## Assignment
Of all the entries below, retype only the lines from the one with "assign G4[7] = G3[7];" through the one with "CarryOperator U21 (G2[6], P2[6], G1[6], P1[6], G1[4], P1[4]);", exactly as they appear.

## Material provided

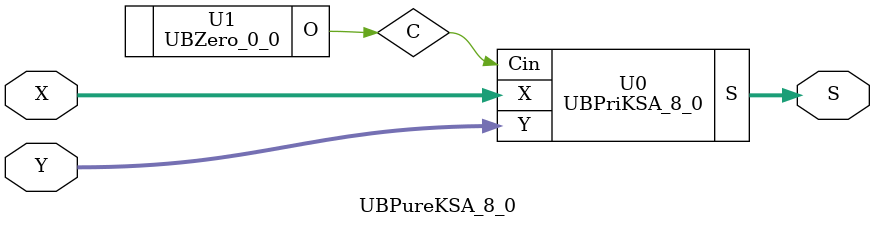
<source format=v>
/*----------------------------------------------------------------------------
  Copyright (c) 2021 Homma laboratory. All rights reserved.

  Top module: UBKSA_8_0_8_0

  Operand-1 length: 9
  Operand-2 length: 9
  Two-operand addition algorithm: Kogge-Stone adder
----------------------------------------------------------------------------*/

module GPGenerator(Go, Po, A, B);
  output Go;
  output Po;
  input A;
  input B;
  assign Go = A & B;
  assign Po = A ^ B;
endmodule

module CarryOperator(Go, Po, Gi1, Pi1, Gi2, Pi2);
  output Go;
  output Po;
  input Gi1;
  input Gi2;
  input Pi1;
  input Pi2;
  assign Go = Gi1 | ( Gi2 & Pi1 );
  assign Po = Pi1 & Pi2;
endmodule

module UBPriKSA_8_0(S, X, Y, Cin);
  output [9:0] S;
  input Cin;
  input [8:0] X;
  input [8:0] Y;
  wire [8:0] G0;
  wire [8:0] G1;
  wire [8:0] G2;
  wire [8:0] G3;
  wire [8:0] G4;
  wire [8:0] P0;
  wire [8:0] P1;
  wire [8:0] P2;
  wire [8:0] P3;
  wire [8:0] P4;
  assign P1[0] = P0[0];
  assign G1[0] = G0[0];
  assign P2[0] = P1[0];
  assign G2[0] = G1[0];
  assign P2[1] = P1[1];
  assign G2[1] = G1[1];
  assign P3[0] = P2[0];
  assign G3[0] = G2[0];
  assign P3[1] = P2[1];
  assign G3[1] = G2[1];
  assign P3[2] = P2[2];
  assign G3[2] = G2[2];
  assign P3[3] = P2[3];
  assign G3[3] = G2[3];
  assign P4[0] = P3[0];
  assign G4[0] = G3[0];
  assign P4[1] = P3[1];
  assign G4[1] = G3[1];
  assign P4[2] = P3[2];
  assign G4[2] = G3[2];
  assign P4[3] = P3[3];
  assign G4[3] = G3[3];
  assign P4[4] = P3[4];
  assign G4[4] = G3[4];
  assign P4[5] = P3[5];
  assign G4[5] = G3[5];
  assign P4[6] = P3[6];
  assign G4[6] = G3[6];
  assign P4[7] = P3[7];
  assign G4[7] = G3[7];
  assign S[0] = Cin ^ P0[0];
  assign S[1] = ( G4[0] | ( P4[0] & Cin ) ) ^ P0[1];
  assign S[2] = ( G4[1] | ( P4[1] & Cin ) ) ^ P0[2];
  assign S[3] = ( G4[2] | ( P4[2] & Cin ) ) ^ P0[3];
  assign S[4] = ( G4[3] | ( P4[3] & Cin ) ) ^ P0[4];
  assign S[5] = ( G4[4] | ( P4[4] & Cin ) ) ^ P0[5];
  assign S[6] = ( G4[5] | ( P4[5] & Cin ) ) ^ P0[6];
  assign S[7] = ( G4[6] | ( P4[6] & Cin ) ) ^ P0[7];
  assign S[8] = ( G4[7] | ( P4[7] & Cin ) ) ^ P0[8];
  assign S[9] = G4[8] | ( P4[8] & Cin );
  GPGenerator U0 (G0[0], P0[0], X[0], Y[0]);
  GPGenerator U1 (G0[1], P0[1], X[1], Y[1]);
  GPGenerator U2 (G0[2], P0[2], X[2], Y[2]);
  GPGenerator U3 (G0[3], P0[3], X[3], Y[3]);
  GPGenerator U4 (G0[4], P0[4], X[4], Y[4]);
  GPGenerator U5 (G0[5], P0[5], X[5], Y[5]);
  GPGenerator U6 (G0[6], P0[6], X[6], Y[6]);
  GPGenerator U7 (G0[7], P0[7], X[7], Y[7]);
  GPGenerator U8 (G0[8], P0[8], X[8], Y[8]);
  CarryOperator U9 (G1[1], P1[1], G0[1], P0[1], G0[0], P0[0]);
  CarryOperator U10 (G1[2], P1[2], G0[2], P0[2], G0[1], P0[1]);
  CarryOperator U11 (G1[3], P1[3], G0[3], P0[3], G0[2], P0[2]);
  CarryOperator U12 (G1[4], P1[4], G0[4], P0[4], G0[3], P0[3]);
  CarryOperator U13 (G1[5], P1[5], G0[5], P0[5], G0[4], P0[4]);
  CarryOperator U14 (G1[6], P1[6], G0[6], P0[6], G0[5], P0[5]);
  CarryOperator U15 (G1[7], P1[7], G0[7], P0[7], G0[6], P0[6]);
  CarryOperator U16 (G1[8], P1[8], G0[8], P0[8], G0[7], P0[7]);
  CarryOperator U17 (G2[2], P2[2], G1[2], P1[2], G1[0], P1[0]);
  CarryOperator U18 (G2[3], P2[3], G1[3], P1[3], G1[1], P1[1]);
  CarryOperator U19 (G2[4], P2[4], G1[4], P1[4], G1[2], P1[2]);
  CarryOperator U20 (G2[5], P2[5], G1[5], P1[5], G1[3], P1[3]);
  CarryOperator U21 (G2[6], P2[6], G1[6], P1[6], G1[4], P1[4]);
  CarryOperator U22 (G2[7], P2[7], G1[7], P1[7], G1[5], P1[5]);
  CarryOperator U23 (G2[8], P2[8], G1[8], P1[8], G1[6], P1[6]);
  CarryOperator U24 (G3[4], P3[4], G2[4], P2[4], G2[0], P2[0]);
  CarryOperator U25 (G3[5], P3[5], G2[5], P2[5], G2[1], P2[1]);
  CarryOperator U26 (G3[6], P3[6], G2[6], P2[6], G2[2], P2[2]);
  CarryOperator U27 (G3[7], P3[7], G2[7], P2[7], G2[3], P2[3]);
  CarryOperator U28 (G3[8], P3[8], G2[8], P2[8], G2[4], P2[4]);
  CarryOperator U29 (G4[8], P4[8], G3[8], P3[8], G3[0], P3[0]);
endmodule

module UBZero_0_0(O);
  output [0:0] O;
  assign O[0] = 0;
endmodule

module UBKSA_8_0_8_0 (S, X, Y);
  output [9:0] S;
  input [8:0] X;
  input [8:0] Y;
  UBPureKSA_8_0 U0 (S[9:0], X[8:0], Y[8:0]);
endmodule

module UBPureKSA_8_0 (S, X, Y);
  output [9:0] S;
  input [8:0] X;
  input [8:0] Y;
  wire C;
  UBPriKSA_8_0 U0 (S, X, Y, C);
  UBZero_0_0 U1 (C);
endmodule


</source>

## Response to this exercise
  assign G4[7] = G3[7];
  assign S[0] = Cin ^ P0[0];
  assign S[1] = ( G4[0] | ( P4[0] & Cin ) ) ^ P0[1];
  assign S[2] = ( G4[1] | ( P4[1] & Cin ) ) ^ P0[2];
  assign S[3] = ( G4[2] | ( P4[2] & Cin ) ) ^ P0[3];
  assign S[4] = ( G4[3] | ( P4[3] & Cin ) ) ^ P0[4];
  assign S[5] = ( G4[4] | ( P4[4] & Cin ) ) ^ P0[5];
  assign S[6] = ( G4[5] | ( P4[5] & Cin ) ) ^ P0[6];
  assign S[7] = ( G4[6] | ( P4[6] & Cin ) ) ^ P0[7];
  assign S[8] = ( G4[7] | ( P4[7] & Cin ) ) ^ P0[8];
  assign S[9] = G4[8] | ( P4[8] & Cin );
  GPGenerator U0 (G0[0], P0[0], X[0], Y[0]);
  GPGenerator U1 (G0[1], P0[1], X[1], Y[1]);
  GPGenerator U2 (G0[2], P0[2], X[2], Y[2]);
  GPGenerator U3 (G0[3], P0[3], X[3], Y[3]);
  GPGenerator U4 (G0[4], P0[4], X[4], Y[4]);
  GPGenerator U5 (G0[5], P0[5], X[5], Y[5]);
  GPGenerator U6 (G0[6], P0[6], X[6], Y[6]);
  GPGenerator U7 (G0[7], P0[7], X[7], Y[7]);
  GPGenerator U8 (G0[8], P0[8], X[8], Y[8]);
  CarryOperator U9 (G1[1], P1[1], G0[1], P0[1], G0[0], P0[0]);
  CarryOperator U10 (G1[2], P1[2], G0[2], P0[2], G0[1], P0[1]);
  CarryOperator U11 (G1[3], P1[3], G0[3], P0[3], G0[2], P0[2]);
  CarryOperator U12 (G1[4], P1[4], G0[4], P0[4], G0[3], P0[3]);
  CarryOperator U13 (G1[5], P1[5], G0[5], P0[5], G0[4], P0[4]);
  CarryOperator U14 (G1[6], P1[6], G0[6], P0[6], G0[5], P0[5]);
  CarryOperator U15 (G1[7], P1[7], G0[7], P0[7], G0[6], P0[6]);
  CarryOperator U16 (G1[8], P1[8], G0[8], P0[8], G0[7], P0[7]);
  CarryOperator U17 (G2[2], P2[2], G1[2], P1[2], G1[0], P1[0]);
  CarryOperator U18 (G2[3], P2[3], G1[3], P1[3], G1[1], P1[1]);
  CarryOperator U19 (G2[4], P2[4], G1[4], P1[4], G1[2], P1[2]);
  CarryOperator U20 (G2[5], P2[5], G1[5], P1[5], G1[3], P1[3]);
  CarryOperator U21 (G2[6], P2[6], G1[6], P1[6], G1[4], P1[4]);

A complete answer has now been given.